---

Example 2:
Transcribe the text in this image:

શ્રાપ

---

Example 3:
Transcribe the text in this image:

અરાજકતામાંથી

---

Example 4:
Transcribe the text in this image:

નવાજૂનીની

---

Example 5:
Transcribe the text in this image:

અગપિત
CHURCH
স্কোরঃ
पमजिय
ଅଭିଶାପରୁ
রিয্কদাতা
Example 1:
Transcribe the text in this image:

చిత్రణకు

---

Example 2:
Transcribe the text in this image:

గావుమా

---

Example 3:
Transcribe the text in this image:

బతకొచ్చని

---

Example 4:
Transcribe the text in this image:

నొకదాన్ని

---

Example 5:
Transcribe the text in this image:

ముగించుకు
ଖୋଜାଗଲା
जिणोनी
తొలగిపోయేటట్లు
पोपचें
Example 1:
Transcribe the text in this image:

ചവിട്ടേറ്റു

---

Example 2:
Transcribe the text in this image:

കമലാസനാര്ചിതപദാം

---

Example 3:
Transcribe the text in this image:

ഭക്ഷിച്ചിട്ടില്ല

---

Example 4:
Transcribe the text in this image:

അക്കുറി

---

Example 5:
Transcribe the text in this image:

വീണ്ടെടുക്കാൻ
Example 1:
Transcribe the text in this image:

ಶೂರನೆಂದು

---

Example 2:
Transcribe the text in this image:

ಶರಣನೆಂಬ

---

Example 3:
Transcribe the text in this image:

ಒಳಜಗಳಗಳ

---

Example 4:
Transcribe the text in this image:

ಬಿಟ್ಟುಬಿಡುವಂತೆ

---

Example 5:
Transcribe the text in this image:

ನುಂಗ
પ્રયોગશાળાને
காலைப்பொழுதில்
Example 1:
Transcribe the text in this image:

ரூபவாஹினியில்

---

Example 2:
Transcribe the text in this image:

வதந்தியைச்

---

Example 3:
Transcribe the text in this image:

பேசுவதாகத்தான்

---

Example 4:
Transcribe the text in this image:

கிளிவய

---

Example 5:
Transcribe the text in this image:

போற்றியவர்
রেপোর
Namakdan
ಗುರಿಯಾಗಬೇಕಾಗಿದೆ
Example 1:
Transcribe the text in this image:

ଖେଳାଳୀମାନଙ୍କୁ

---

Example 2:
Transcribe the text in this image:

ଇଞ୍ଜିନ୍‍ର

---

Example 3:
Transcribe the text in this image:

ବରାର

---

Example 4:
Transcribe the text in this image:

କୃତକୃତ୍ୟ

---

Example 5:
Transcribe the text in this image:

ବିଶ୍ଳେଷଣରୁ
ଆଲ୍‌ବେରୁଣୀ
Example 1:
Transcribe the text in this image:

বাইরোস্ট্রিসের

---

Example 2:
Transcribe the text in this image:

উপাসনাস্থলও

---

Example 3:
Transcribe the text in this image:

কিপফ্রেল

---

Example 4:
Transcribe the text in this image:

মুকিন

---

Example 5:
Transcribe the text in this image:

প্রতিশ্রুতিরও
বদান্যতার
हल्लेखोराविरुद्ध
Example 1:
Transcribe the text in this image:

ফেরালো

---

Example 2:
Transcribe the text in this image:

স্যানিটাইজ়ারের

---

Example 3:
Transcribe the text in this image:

####

*What you are asked to do*: A faithful copy of all the records is required.

*Exercise solution*:
---

Example 2:
Transcribe the text in this image:

શ્રાપ

---

Example 3:
Transcribe the text in this image:

અરાજકતામાંથી

---

Example 4:
Transcribe the text in this image:

નવાજૂનીની

---

Example 5:
Transcribe the text in this image:

અગપિત
CHURCH
স্কোরঃ
पमजिय
ଅଭିଶାପରୁ
রিয্কদাতা
Example 1:
Transcribe the text in this image:

చిత్రణకు

---

Example 2:
Transcribe the text in this image:

గావుమా

---

Example 3:
Transcribe the text in this image:

బతకొచ్చని

---

Example 4:
Transcribe the text in this image:

నొకదాన్ని

---

Example 5:
Transcribe the text in this image:

ముగించుకు
ଖୋଜାଗଲା
जिणोनी
తొలగిపోయేటట్లు
पोपचें
Example 1:
Transcribe the text in this image:

ചവിട്ടേറ്റു

---

Example 2:
Transcribe the text in this image:

കമലാസനാര്ചിതപദാം

---

Example 3:
Transcribe the text in this image:

ഭക്ഷിച്ചിട്ടില്ല

---

Example 4:
Transcribe the text in this image:

അക്കുറി

---

Example 5:
Transcribe the text in this image:

വീണ്ടെടുക്കാൻ
Example 1:
Transcribe the text in this image:

ಶೂರನೆಂದು

---

Example 2:
Transcribe the text in this image:

ಶರಣನೆಂಬ

---

Example 3:
Transcribe the text in this image:

ಒಳಜಗಳಗಳ

---

Example 4:
Transcribe the text in this image:

ಬಿಟ್ಟುಬಿಡುವಂತೆ

---

Example 5:
Transcribe the text in this image:

ನುಂಗ
પ્રયોગશાળાને
காலைப்பொழுதில்
Example 1:
Transcribe the text in this image:

ரூபவாஹினியில்

---

Example 2:
Transcribe the text in this image:

வதந்தியைச்

---

Example 3:
Transcribe the text in this image:

பேசுவதாகத்தான்

---

Example 4:
Transcribe the text in this image:

கிளிவய

---

Example 5:
Transcribe the text in this image:

போற்றியவர்
রেপোর
Namakdan
ಗುರಿಯಾಗಬೇಕಾಗಿದೆ
Example 1:
Transcribe the text in this image:

ଖେଳାଳୀମାନଙ୍କୁ

---

Example 2:
Transcribe the text in this image:

ଇଞ୍ଜିନ୍‍ର

---

Example 3:
Transcribe the text in this image:

ବରାର

---

Example 4:
Transcribe the text in this image:

କୃତକୃତ୍ୟ

---

Example 5:
Transcribe the text in this image:

ବିଶ୍ଳେଷଣରୁ
ଆଲ୍‌ବେରୁଣୀ
Example 1:
Transcribe the text in this image:

বাইরোস্ট্রিসের

---

Example 2:
Transcribe the text in this image:

উপাসনাস্থলও

---

Example 3:
Transcribe the text in this image:

কিপফ্রেল

---

Example 4:
Transcribe the text in this image:

মুকিন

---

Example 5:
Transcribe the text in this image:

প্রতিশ্রুতিরও
বদান্যতার
हल्लेखोराविरुद्ध
Example 1:
Transcribe the text in this image:

ফেরালো

---

Example 2:
Transcribe the text in this image:

স্যানিটাইজ়ারের

---

Example 3:
Transcribe the text in this image:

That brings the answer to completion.